Excerpted data

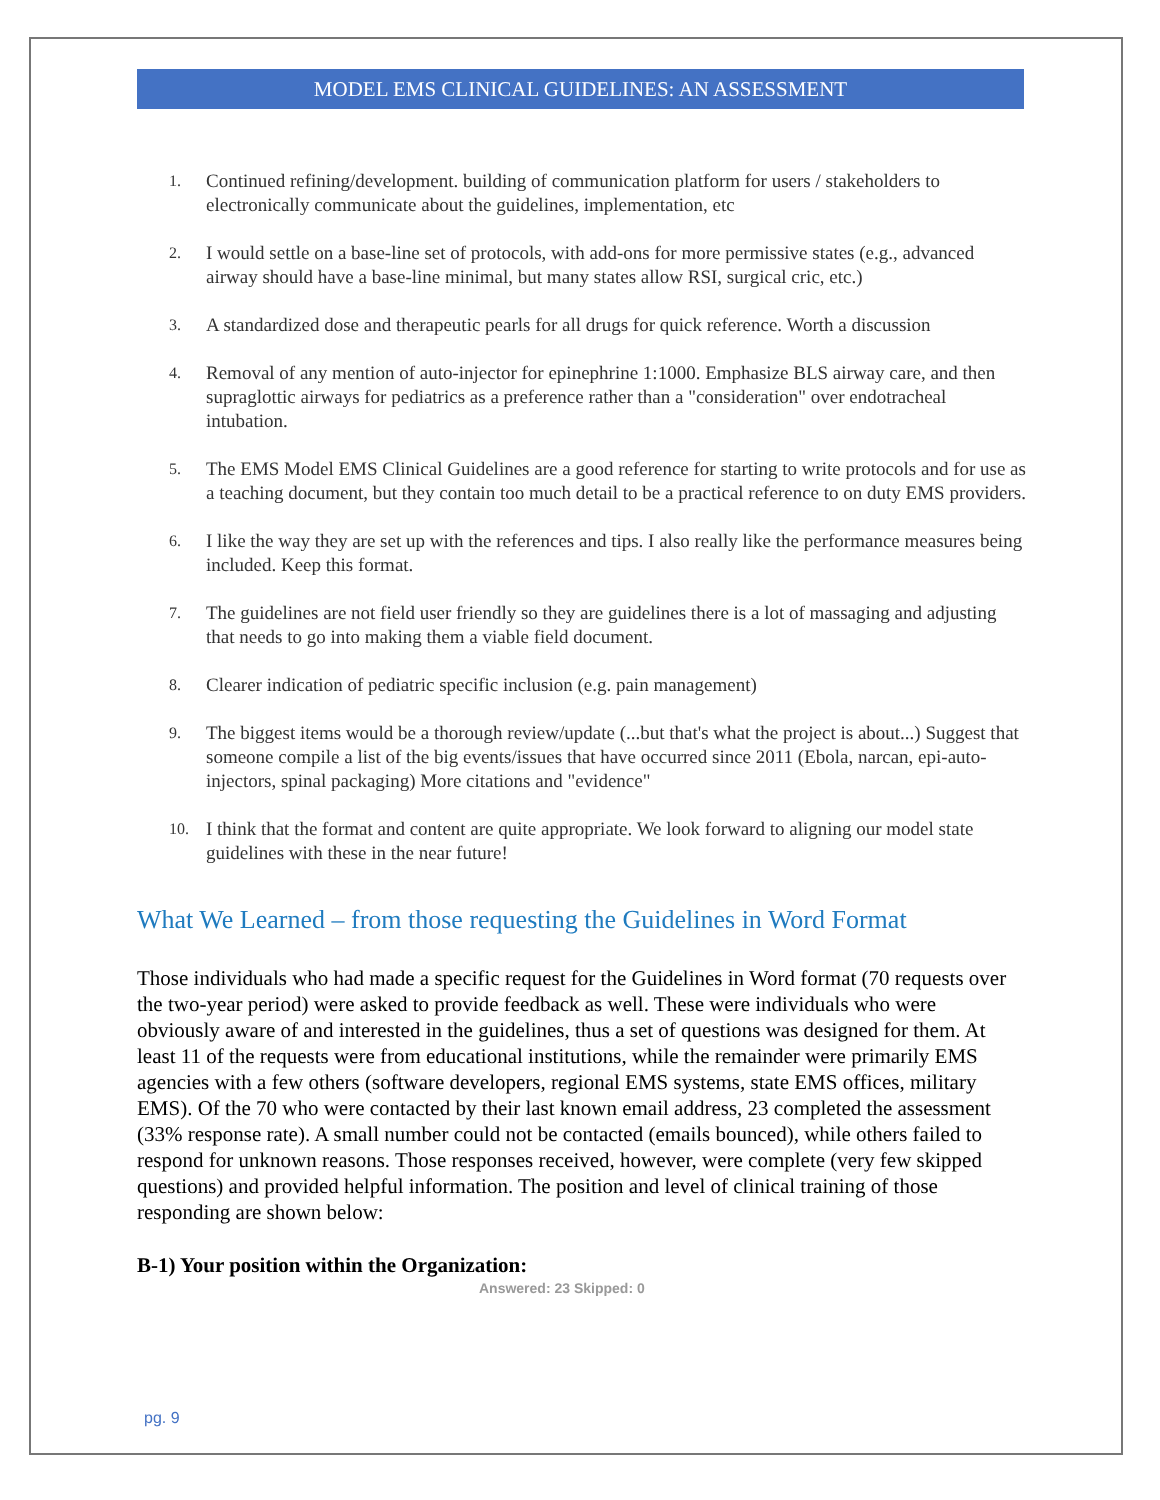MODEL EMS CLINICAL GUIDELINES: AN ASSESSMENT
1. Continued refining/development. building of communication platform for users / stakeholders to electronically communicate about the guidelines, implementation, etc
2. I would settle on a base-line set of protocols, with add-ons for more permissive states (e.g., advanced airway should have a base-line minimal, but many states allow RSI, surgical cric, etc.)
3. A standardized dose and therapeutic pearls for all drugs for quick reference. Worth a discussion
4. Removal of any mention of auto-injector for epinephrine 1:1000. Emphasize BLS airway care, and then supraglottic airways for pediatrics as a preference rather than a "consideration" over endotracheal intubation.
5. The EMS Model EMS Clinical Guidelines are a good reference for starting to write protocols and for use as a teaching document, but they contain too much detail to be a practical reference to on duty EMS providers.
6. I like the way they are set up with the references and tips. I also really like the performance measures being included. Keep this format.
7. The guidelines are not field user friendly so they are guidelines there is a lot of massaging and adjusting that needs to go into making them a viable field document.
8. Clearer indication of pediatric specific inclusion (e.g. pain management)
9. The biggest items would be a thorough review/update (...but that's what the project is about...) Suggest that someone compile a list of the big events/issues that have occurred since 2011 (Ebola, narcan, epi-auto-injectors, spinal packaging) More citations and "evidence"
10. I think that the format and content are quite appropriate. We look forward to aligning our model state guidelines with these in the near future!
What We Learned – from those requesting the Guidelines in Word Format
Those individuals who had made a specific request for the Guidelines in Word format (70 requests over the two-year period) were asked to provide feedback as well. These were individuals who were obviously aware of and interested in the guidelines, thus a set of questions was designed for them. At least 11 of the requests were from educational institutions, while the remainder were primarily EMS agencies with a few others (software developers, regional EMS systems, state EMS offices, military EMS). Of the 70 who were contacted by their last known email address, 23 completed the assessment (33% response rate). A small number could not be contacted (emails bounced), while others failed to respond for unknown reasons. Those responses received, however, were complete (very few skipped questions) and provided helpful information. The position and level of clinical training of those responding are shown below:
B-1) Your position within the Organization:
Answered: 23 Skipped: 0
pg. 9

Assignment
Every line of the listing above is to be retyped exactly, but the pictures are to be dropped.

Exercise answer
MODEL EMS CLINICAL GUIDELINES: AN ASSESSMENT
1. Continued refining/development. building of communication platform for users / stakeholders to electronically communicate about the guidelines, implementation, etc
2. I would settle on a base-line set of protocols, with add-ons for more permissive states (e.g., advanced airway should have a base-line minimal, but many states allow RSI, surgical cric, etc.)
3. A standardized dose and therapeutic pearls for all drugs for quick reference. Worth a discussion
4. Removal of any mention of auto-injector for epinephrine 1:1000. Emphasize BLS airway care, and then supraglottic airways for pediatrics as a preference rather than a "consideration" over endotracheal intubation.
5. The EMS Model EMS Clinical Guidelines are a good reference for starting to write protocols and for use as a teaching document, but they contain too much detail to be a practical reference to on duty EMS providers.
6. I like the way they are set up with the references and tips. I also really like the performance measures being included. Keep this format.
7. The guidelines are not field user friendly so they are guidelines there is a lot of massaging and adjusting that needs to go into making them a viable field document.
8. Clearer indication of pediatric specific inclusion (e.g. pain management)
9. The biggest items would be a thorough review/update (...but that's what the project is about...) Suggest that someone compile a list of the big events/issues that have occurred since 2011 (Ebola, narcan, epi-auto-injectors, spinal packaging) More citations and "evidence"
10. I think that the format and content are quite appropriate. We look forward to aligning our model state guidelines with these in the near future!
What We Learned – from those requesting the Guidelines in Word Format
Those individuals who had made a specific request for the Guidelines in Word format (70 requests over the two-year period) were asked to provide feedback as well. These were individuals who were obviously aware of and interested in the guidelines, thus a set of questions was designed for them. At least 11 of the requests were from educational institutions, while the remainder were primarily EMS agencies with a few others (software developers, regional EMS systems, state EMS offices, military EMS). Of the 70 who were contacted by their last known email address, 23 completed the assessment (33% response rate). A small number could not be contacted (emails bounced), while others failed to respond for unknown reasons. Those responses received, however, were complete (very few skipped questions) and provided helpful information. The position and level of clinical training of those responding are shown below:
B-1) Your position within the Organization:
Answered: 23 Skipped: 0
pg. 9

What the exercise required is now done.